Rather than using a Mean Average score of all the models, we have opted to combine all the models using Sklearn’s StackingRegressor, where we are passing all the hyper tuned models as the base model to the StackingRegressor and for the second stage, we are using CatBoostRegressor as our final predictor.

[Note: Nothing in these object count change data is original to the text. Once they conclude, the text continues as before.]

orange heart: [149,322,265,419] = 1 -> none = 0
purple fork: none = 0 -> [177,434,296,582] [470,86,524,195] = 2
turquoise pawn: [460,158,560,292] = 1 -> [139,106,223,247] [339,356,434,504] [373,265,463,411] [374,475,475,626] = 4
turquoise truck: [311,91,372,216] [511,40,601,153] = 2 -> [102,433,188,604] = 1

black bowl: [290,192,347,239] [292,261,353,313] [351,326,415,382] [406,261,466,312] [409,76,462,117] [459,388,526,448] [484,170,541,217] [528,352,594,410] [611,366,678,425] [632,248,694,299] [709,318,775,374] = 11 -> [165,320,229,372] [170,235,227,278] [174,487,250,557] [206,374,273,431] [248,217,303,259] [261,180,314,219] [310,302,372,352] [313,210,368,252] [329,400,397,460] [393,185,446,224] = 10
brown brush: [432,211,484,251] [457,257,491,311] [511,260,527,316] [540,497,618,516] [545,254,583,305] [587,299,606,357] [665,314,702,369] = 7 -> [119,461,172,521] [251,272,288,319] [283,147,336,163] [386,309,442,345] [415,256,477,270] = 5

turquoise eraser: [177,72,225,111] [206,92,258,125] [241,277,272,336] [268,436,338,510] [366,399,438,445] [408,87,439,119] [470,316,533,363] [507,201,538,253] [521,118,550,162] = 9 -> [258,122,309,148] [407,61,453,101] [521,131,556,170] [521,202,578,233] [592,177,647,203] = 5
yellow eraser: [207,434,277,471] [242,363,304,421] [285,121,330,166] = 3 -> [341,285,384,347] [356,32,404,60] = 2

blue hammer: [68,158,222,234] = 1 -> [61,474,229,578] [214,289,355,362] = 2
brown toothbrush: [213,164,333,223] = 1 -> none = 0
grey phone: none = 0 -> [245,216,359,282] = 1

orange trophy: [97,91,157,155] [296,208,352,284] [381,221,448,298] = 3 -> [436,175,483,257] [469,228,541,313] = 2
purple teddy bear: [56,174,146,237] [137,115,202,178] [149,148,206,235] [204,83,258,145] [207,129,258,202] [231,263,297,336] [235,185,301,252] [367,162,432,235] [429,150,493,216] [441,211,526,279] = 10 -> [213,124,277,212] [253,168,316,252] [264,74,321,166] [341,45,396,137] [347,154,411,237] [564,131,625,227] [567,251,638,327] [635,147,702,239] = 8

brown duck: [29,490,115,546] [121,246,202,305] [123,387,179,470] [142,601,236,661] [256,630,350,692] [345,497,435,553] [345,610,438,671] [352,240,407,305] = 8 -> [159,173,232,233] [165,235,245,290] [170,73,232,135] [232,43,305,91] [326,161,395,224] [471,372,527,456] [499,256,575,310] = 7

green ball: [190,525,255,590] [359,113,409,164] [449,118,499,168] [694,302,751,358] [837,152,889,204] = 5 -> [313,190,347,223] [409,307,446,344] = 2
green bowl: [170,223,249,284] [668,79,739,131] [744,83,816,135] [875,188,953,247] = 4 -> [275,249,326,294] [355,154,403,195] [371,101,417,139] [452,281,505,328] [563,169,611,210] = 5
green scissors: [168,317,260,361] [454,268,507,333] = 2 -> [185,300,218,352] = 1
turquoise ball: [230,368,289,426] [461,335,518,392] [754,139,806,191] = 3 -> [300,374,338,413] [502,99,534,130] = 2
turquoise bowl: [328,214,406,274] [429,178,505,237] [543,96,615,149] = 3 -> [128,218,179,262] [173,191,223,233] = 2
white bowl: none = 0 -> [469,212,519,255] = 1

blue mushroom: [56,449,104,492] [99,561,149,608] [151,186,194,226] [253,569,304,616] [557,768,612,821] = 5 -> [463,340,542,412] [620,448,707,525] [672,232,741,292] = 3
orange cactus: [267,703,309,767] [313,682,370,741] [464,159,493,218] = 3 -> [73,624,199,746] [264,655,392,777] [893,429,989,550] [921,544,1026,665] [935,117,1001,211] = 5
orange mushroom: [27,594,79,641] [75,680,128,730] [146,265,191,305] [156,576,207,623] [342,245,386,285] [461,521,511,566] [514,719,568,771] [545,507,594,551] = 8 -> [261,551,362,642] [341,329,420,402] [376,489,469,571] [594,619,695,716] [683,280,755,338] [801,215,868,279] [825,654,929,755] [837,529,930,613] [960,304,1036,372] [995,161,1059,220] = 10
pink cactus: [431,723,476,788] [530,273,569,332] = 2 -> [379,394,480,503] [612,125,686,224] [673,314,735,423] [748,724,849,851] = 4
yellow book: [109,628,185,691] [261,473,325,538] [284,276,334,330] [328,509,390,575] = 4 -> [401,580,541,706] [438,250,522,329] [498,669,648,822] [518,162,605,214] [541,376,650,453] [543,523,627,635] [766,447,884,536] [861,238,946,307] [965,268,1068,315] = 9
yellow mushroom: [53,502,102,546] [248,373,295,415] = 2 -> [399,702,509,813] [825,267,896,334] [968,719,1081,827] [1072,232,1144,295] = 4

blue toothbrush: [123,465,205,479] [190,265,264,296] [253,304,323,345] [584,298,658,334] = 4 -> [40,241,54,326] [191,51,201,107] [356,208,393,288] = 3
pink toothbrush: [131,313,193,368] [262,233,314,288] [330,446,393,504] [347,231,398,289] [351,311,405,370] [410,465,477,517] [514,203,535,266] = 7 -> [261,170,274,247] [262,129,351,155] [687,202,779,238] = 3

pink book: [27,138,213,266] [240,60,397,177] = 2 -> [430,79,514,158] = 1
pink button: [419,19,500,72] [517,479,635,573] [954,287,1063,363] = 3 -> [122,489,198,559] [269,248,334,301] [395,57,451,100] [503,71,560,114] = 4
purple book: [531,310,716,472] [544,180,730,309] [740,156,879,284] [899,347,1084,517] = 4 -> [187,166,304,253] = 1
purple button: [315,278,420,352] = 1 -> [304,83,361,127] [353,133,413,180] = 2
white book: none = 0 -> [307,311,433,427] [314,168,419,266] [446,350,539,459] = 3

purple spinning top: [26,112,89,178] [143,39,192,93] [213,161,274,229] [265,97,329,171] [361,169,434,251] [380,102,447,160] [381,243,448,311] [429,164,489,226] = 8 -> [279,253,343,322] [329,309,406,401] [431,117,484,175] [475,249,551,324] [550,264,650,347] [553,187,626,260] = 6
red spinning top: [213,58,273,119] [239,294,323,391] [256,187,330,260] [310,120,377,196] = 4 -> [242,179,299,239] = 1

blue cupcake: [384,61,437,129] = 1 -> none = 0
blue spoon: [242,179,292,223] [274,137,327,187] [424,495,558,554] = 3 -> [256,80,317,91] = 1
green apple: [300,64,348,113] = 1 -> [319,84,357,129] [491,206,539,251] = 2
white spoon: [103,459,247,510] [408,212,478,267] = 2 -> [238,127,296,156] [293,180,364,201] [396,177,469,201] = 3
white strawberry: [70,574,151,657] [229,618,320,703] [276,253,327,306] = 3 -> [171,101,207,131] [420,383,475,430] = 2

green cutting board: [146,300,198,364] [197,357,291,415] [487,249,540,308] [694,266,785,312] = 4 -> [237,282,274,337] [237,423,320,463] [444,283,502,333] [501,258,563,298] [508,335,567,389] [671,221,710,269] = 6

estimator = StackingRegressor([('xgb1',xgboost.XGBRegressor(**xgb1_params)),
                               ('xgb2',xgboost.XGBRegressor(**xgb2_params)),
                               ('xgb3',xgboost.XGBRegressor(**xgb3_params)),
                               ('lgbm',lightgbm.LGBMRegressor(**lgbm_params))]
                               , final_estimator = catboost.CatBoostRegressor(),
                               passthrough=True)
estimator.fit(data_,target['log_200'])

Kaggle Private LB submission

Using this model on the Kaggle test dataset, resulting in a score of 1120.53 on Public Leaderboard.

Kaggle Leaderboard submission

I have also deployed this model on my local system using Flask API.

Video Demo of the deployment —

Future Section

We can improve this model furthermore by doing some aggressive Feature Engineering and also using some Deep Learning models at the base model of StackingRegressor. As most of the winning solutions of this Kaggle competition have used some sort of Deep Learning model.